Content-Transfer-Encoding: 7bit
Archived-At: <https://mailarchive.ietf.org/arch/msg/ippm/wqemoPYinjtOuEm5gkyB1enru4U>
Subject: Re: [ippm] [Rpm] lightweight active sensing of bandwidth and buffering
X-BeenThere: ippm@ietf.org
X-Mailman-Version: 2.1.39
Precedence: list
List-Id: IETF IP Performance Metrics Working Group <ippm.ietf.org>
List-Unsubscribe: <https://www.ietf.org/mailman/options/ippm>, <mailto:ippm-request@ietf.org?subject=unsubscribe>
List-Archive: <https://mailarchive.ietf.org/arch/browse/ippm/>
List-Post: <mailto:ippm@ietf.org>
List-Help: <mailto:ippm-request@ietf.org?subject=help>
List-Subscribe: <https://www.ietf.org/mailman/listinfo/ippm>, <mailto:ippm-request@ietf.org?subject=subscribe>
X-List-Received-Date: Wed, 02 Nov 2022 20:38:02 -0000

I used iperf 2's Little's law calculation to find the buffer sizes 
designed in by our hardware team(s).

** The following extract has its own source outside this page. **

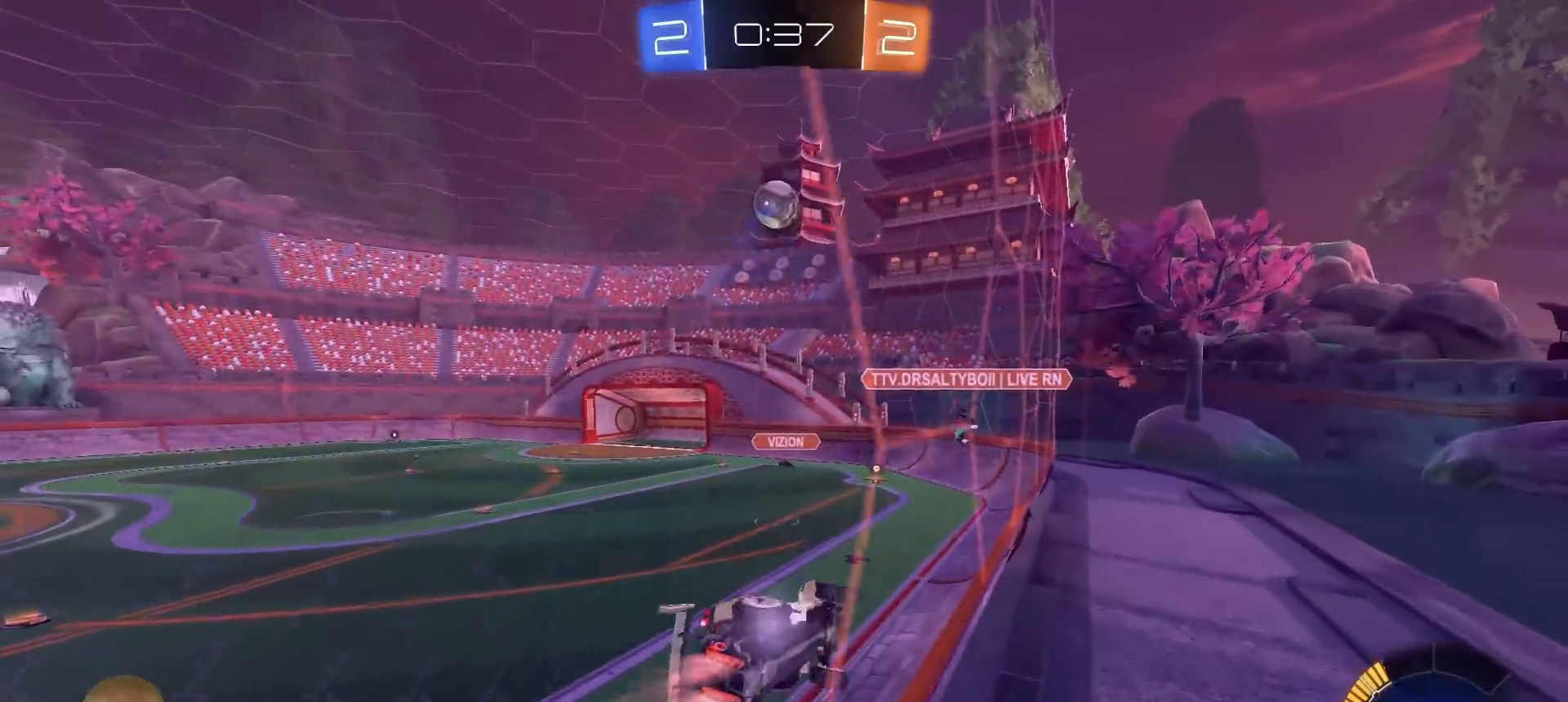
{"buttons": ["R1", "R2"], "left_stick": "center", "right_stick": "center", "events": [[367, "left_stick", "center"]]}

They were surprised that the 
numbers exactly matched their designs - Little applied - and I never saw 
either the hardware nor its design spec.

It seems reasonable to use something if & when it works and is useful. 

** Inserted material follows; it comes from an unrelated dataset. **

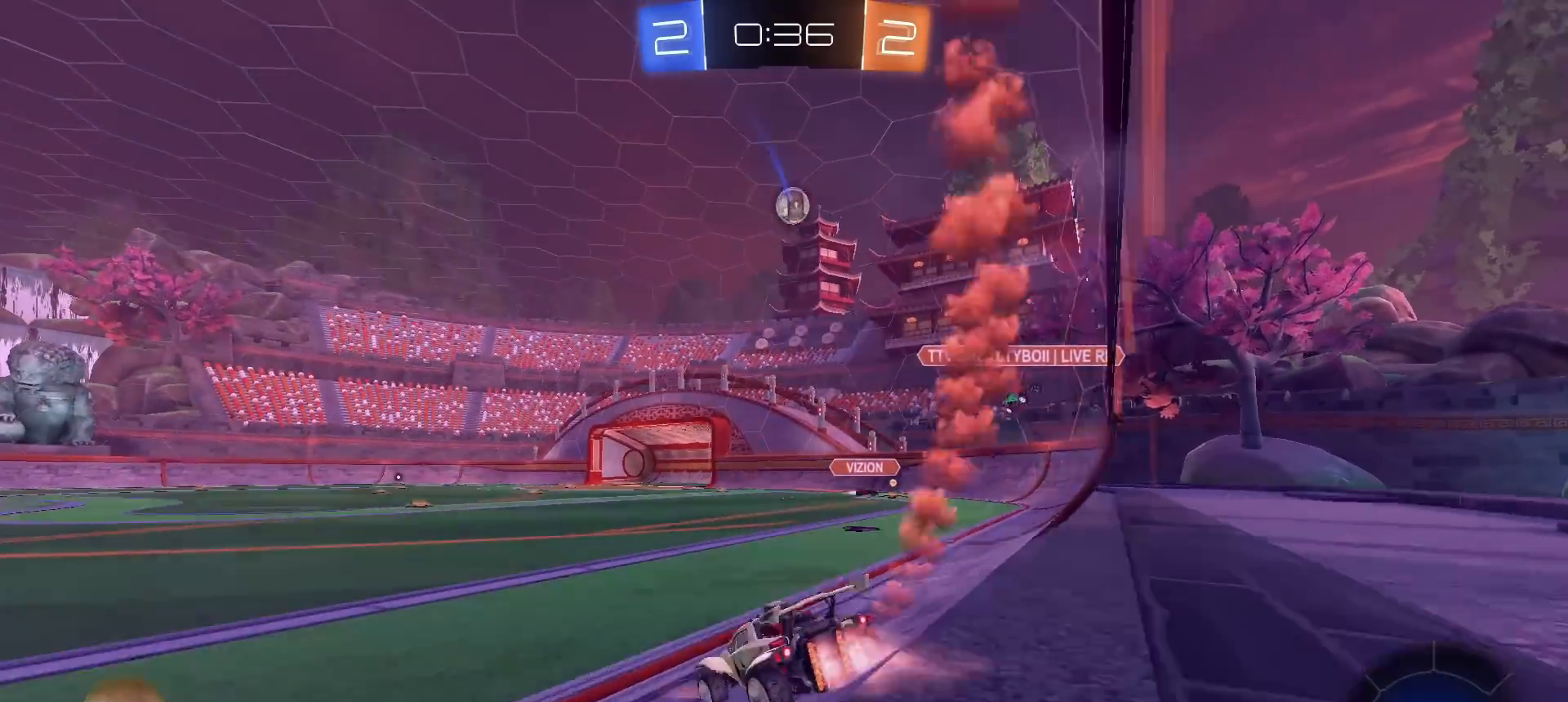
{"buttons": ["R2"], "left_stick": "center", "right_stick": "center", "events": [[17, "left_stick", "right"], [83, "R1", "up"], [233, "left_stick", "center"]]}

The challenge seems to be knowing the limits of any claims (or 
simulations.) I think engineers do this much when we assume linearity 
over some small interval as an example in finite element analysis and 
structures: 
https://control.com/technical-articles/the-difference-between-linear-and-nonlinear-finite-element-analysis-fea/

Bob
> On Wed, Nov 2, 2022 at 12:29 PM rjmcmahon via Rpm
> <rpm@lists.bufferbloat.net> wrote:
>> 
>> Most measuring bloat are ignoring queue build up phase and rather 
>> start
>> taking measurements after the bottleneck queue is in a standing state.
> 
> +10. It's the slow start transient that is holding things back. If we
> could, for example
> open up the 110+ objects and flows web pages require all at once, and
> let 'em rip, instead of 15 at a time, without destroying the network,
> web PLT would get much better.
> 
>> My opinion, the best units for bloat is packets for UDP or bytes for
>> TCP. Min delay is a proxy measurement.
> 
> bytes, period. bytes = time. Sure most udp today is small packets but
> quic and videconferencing change that.
> 
>> 
>> Little's law allows one to compute this though does assume the network
>> is in a stable state over the measurement interval. In the real world,
>> this probably is rarely true. So we, in test & measurement 
>> engineering,
>> force the standing state with some sort of measurement co-traffic and
>> call it "working conditions" or equivalent. ;)
> 
> There was an extremely long, nuanced debate about little's law and
> where it applies, last year, here:
> 
> https://lists.bufferbloat.net/pipermail/cake/2021-July/005540.html
> 
> I don't want to go into it, again.
> 
>> 
>> Bob
>> > Bob, Sebastian,
>> >
>> > not being active on your topic, just to add what I observed on
>> > congestion:
>> > - starts with an increase of jitter, but measured minimum delays still
>> > remain constant. Technically, a queue builds up some of the time, but
>> > it isn't present permanently.
>> > - buffer fill reaches a "steady state", called bufferbloat on access I
>> > think; technically, OWD increases also for the minimum delays, jitter
>> > now decreases (what you've described that as "the delay magnitude"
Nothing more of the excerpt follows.